C'est la poésie lesbienne absolue. La chaleur des amantes et la froidure de la haine.
Car derrière les femmes qui me détestent, il y a les lesbiennes et les amantes. Ces figures qui marchent dans la nuit la tête brûlante parce qu'on les a aspergées d'essence.
Je n'ai pas le même parcours lesbien que Dorothy Alison mais je me retrouve dans sa plume et dans ses mots plus que nul part.
Elle parle pour elle
Elle parle pour nous toutes
Aux larmes qui sont montés pendant la lecture
Aux pages que j'ai du annoter pour y survivre.
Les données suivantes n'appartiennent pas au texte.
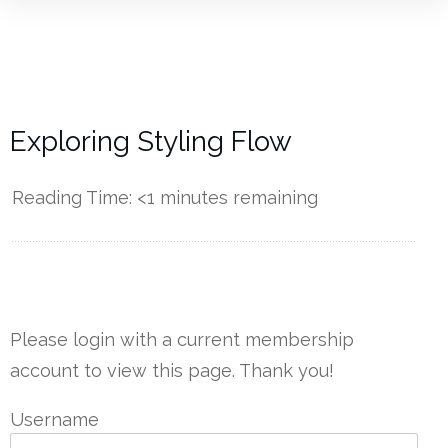
Exploring Styling Flow
Reading Time:
<1
minutes remaining
------------
Please login with a current membership
account to view this page. Thank you!
Username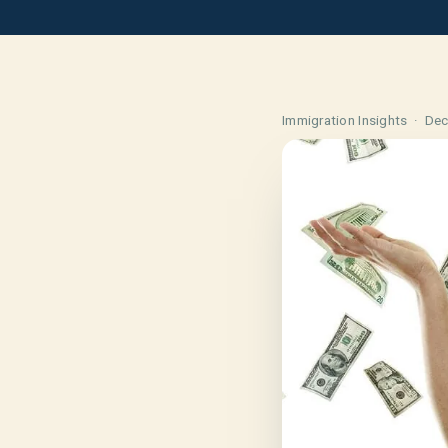
Immigration Insights ·
Dec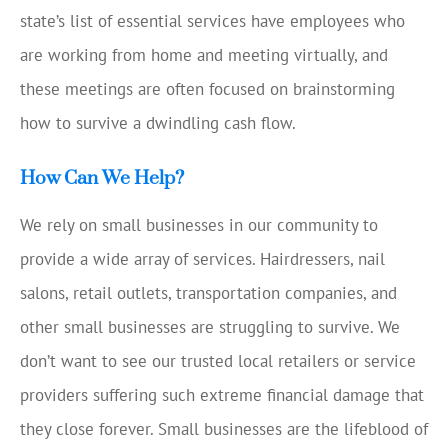
state’s list of essential services have employees who
are working from home and meeting virtually, and
these meetings are often focused on brainstorming
how to survive a dwindling cash flow.
How Can We Help?
We rely on small businesses in our community to
provide a wide array of services. Hairdressers, nail
salons, retail outlets, transportation companies, and
other small businesses are struggling to survive. We
don’t want to see our trusted local retailers or service
providers suffering such extreme financial damage that
they close forever. Small businesses are the lifeblood of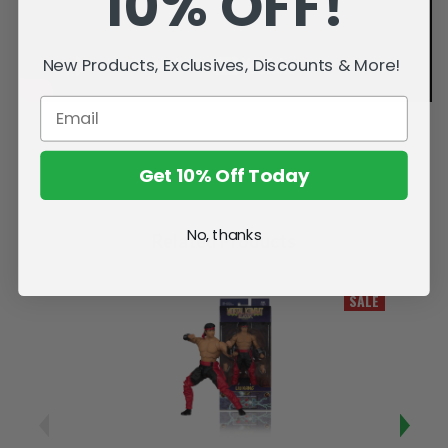
10% OFF!
New Products, Exclusives, Discounts & More!
Get 10% Off Today
No, thanks
Related Products
SALE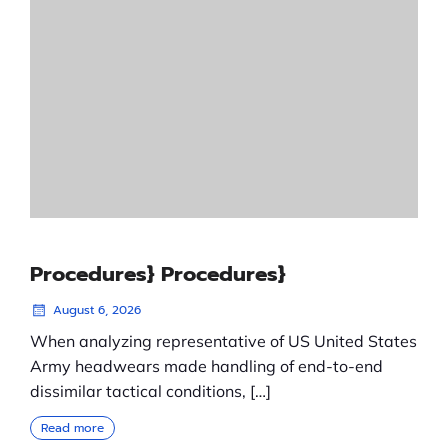
Procedures} Procedures}
August 6, 2026
When analyzing representative of US United States
Army headwears made handling of end-to-end
dissimilar tactical conditions, […]
Read more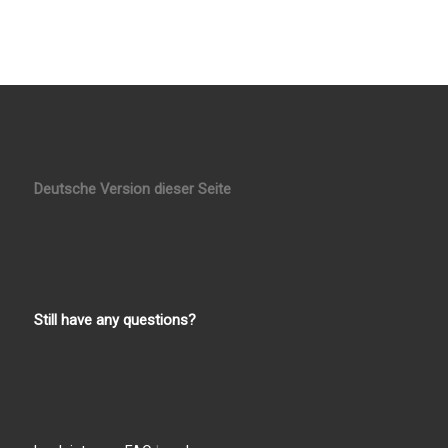
Deutsche Version dieser Seite
Still have any questions?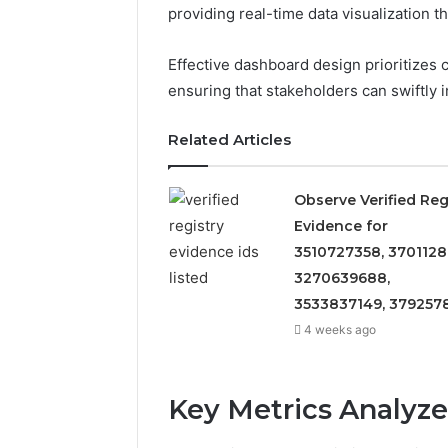
providing real-time data visualization
Effective dashboard design prioritizes 
ensuring that stakeholders can swiftly 
Related Articles
Observe Verified Reg
Evidence for
3510727358, 3701128
3270639688,
3533837149, 379257
4 weeks ago
Key Metrics Analyz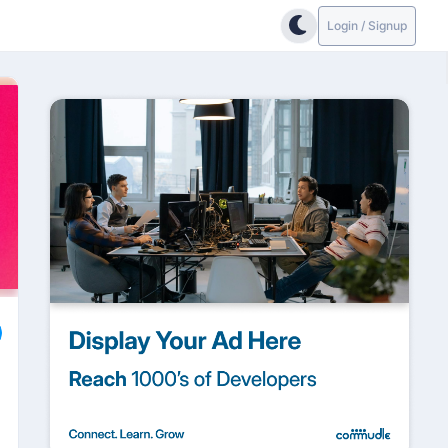
Login / Signup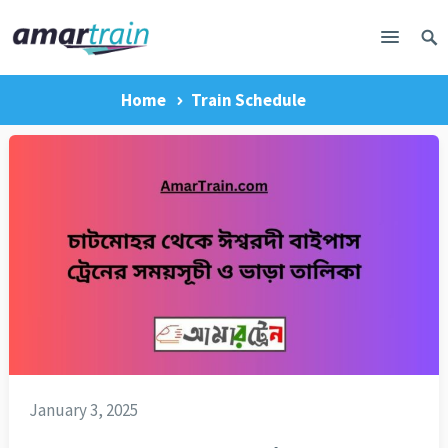
Home
Train Schedule
January 3, 2025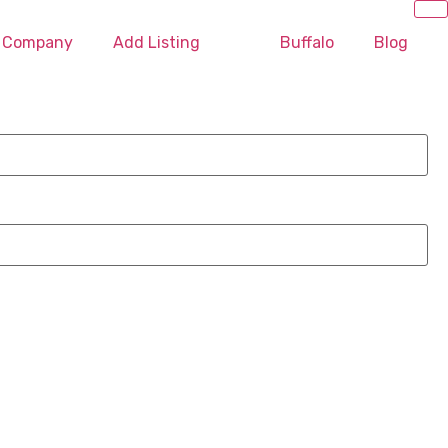
O Company
Add Listing
Buffalo
Blog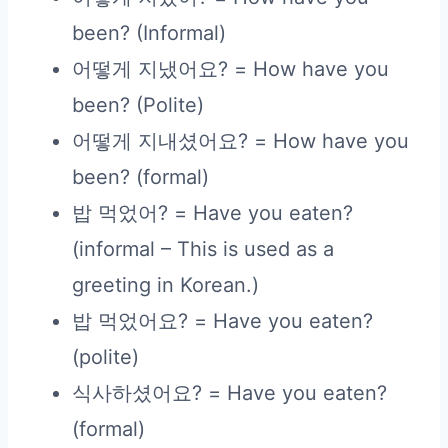
been? (Informal)
어떻게 지냈어요? = How have you
been? (Polite)
어떻게 지내셨어요? = How have you
been? (formal)
밥 먹었어? = Have you eaten?
(informal – This is used as a
greeting in Korean.)
밥 먹었어요? = Have you eaten?
(polite)
식사하셨어요? = Have you eaten?
(formal)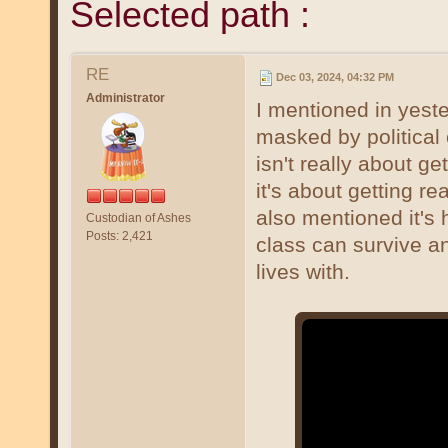
Selected path :
RE
Dec 03, 2024, 04:32 PM
Administrator
I mentioned in yeste
masked by political 
isn't really about g
it's about getting re
also mentioned it's 
Custodian of Ashes
Posts: 2,421
class can survive an
lives with.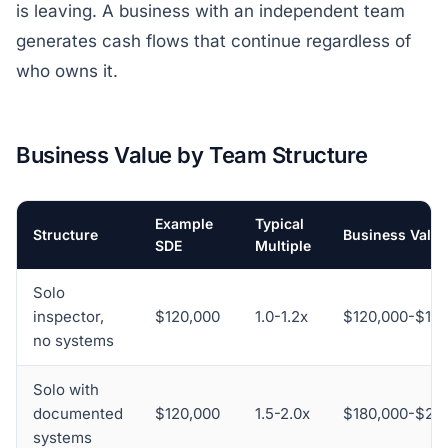
is leaving. A business with an independent team
generates cash flows that continue regardless of
who owns it.
Business Value by Team Structure
Example
Typical
Structure
Business Value
SDE
Multiple
Solo
inspector,
$120,000
1.0-1.2x
$120,000-$14
no systems
Solo with
documented
$120,000
1.5-2.0x
$180,000-$24
systems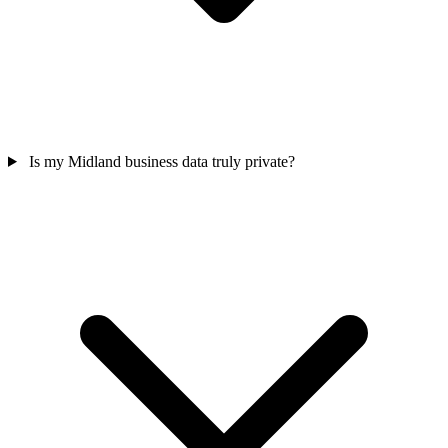
Is my Midland business data truly private?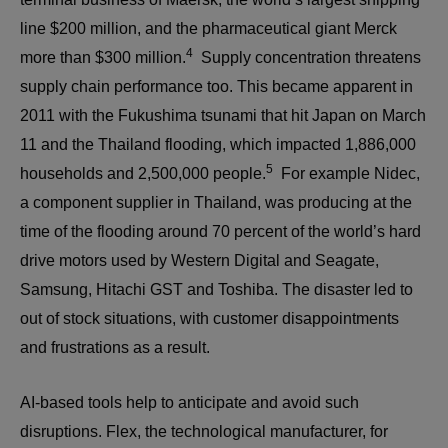
line $200 million, and the pharmaceutical giant Merck
4
more than $300 million.
Supply concentration threatens
supply chain performance too. This became apparent in
2011 with the Fukushima tsunami that hit Japan on March
11 and the Thailand flooding, which impacted 1,886,000
5
households and 2,500,000 people.
For example Nidec,
a component supplier in Thailand, was producing at the
time of the flooding around 70 percent of the world’s hard
drive motors used by Western Digital and Seagate,
Samsung, Hitachi GST and Toshiba. The disaster led to
out of stock situations, with customer disappointments
and frustrations as a result.
AI-based tools help to anticipate and avoid such
disruptions. Flex, the technological manufacturer, for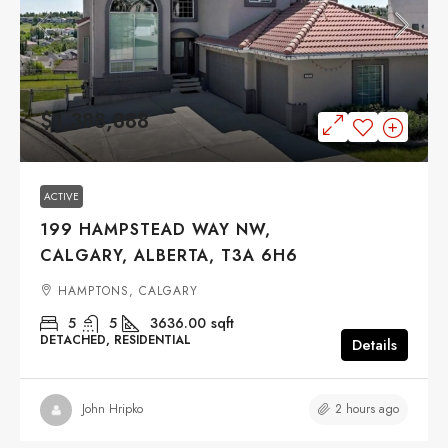
$1,388,888
ACTIVE
199 HAMPSTEAD WAY NW,
CALGARY, ALBERTA, T3A 6H6
HAMPTONS, CALGARY
5
5
3636.00
sqft
DETACHED, RESIDENTIAL
Details
2 hours ago
John Hripko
Je vous laisse avec cet extrait qui se gravera dans nos peaux.
«
J'ai compris que la chose que personne ne disait
était celle contre laquelle on ne pouvait rien.
Si personne ne disait Lesbienne
Je ne pouvais pas dire fierté.
Si personne ne disait Tordue
Je ne pouvais pas dire courage.
Si personne ne m'appelait
Bâtarde, bonne à rien, idiote, putain
Je ne pouvais pas me saisir de ma propre parole,
de mon amour pour celle de mon espèce,
pour moi-même.
»
Et toi,
qu’as-tu compoté cette semaine ?
Par ailleurs :
- En Nouvelle-Zélande, le parti Maori ne déconne pas quand il est en colère.
- Tu n’auras pas lu cette compote pour rien, puisqu’elle t’apprendra (peut-être) que la banane est techniquement une baie.
- Pas plus que Léo Henry qui m’a fait découvrir ce clip, je ne comprends ce qui s’y raconte, mais j’adore.
- Un site pour les amoureux de la typographie, des vélos, voire des deux à la fois (merci Antoine !).
- Quand j’ai vu passer ce lien vers 50 photos de banques d’images absurdes, je me suis dit que ce serait chouette pour cette rubrique de la compote. Mais il y a un twist, que je te laisse découvrir et qui rend l’ensemble encore plus absurde et délicieux à mes yeux.
Des bises
et peut-être à dimanche prochain, si tu survis à “Faster of Puppets”.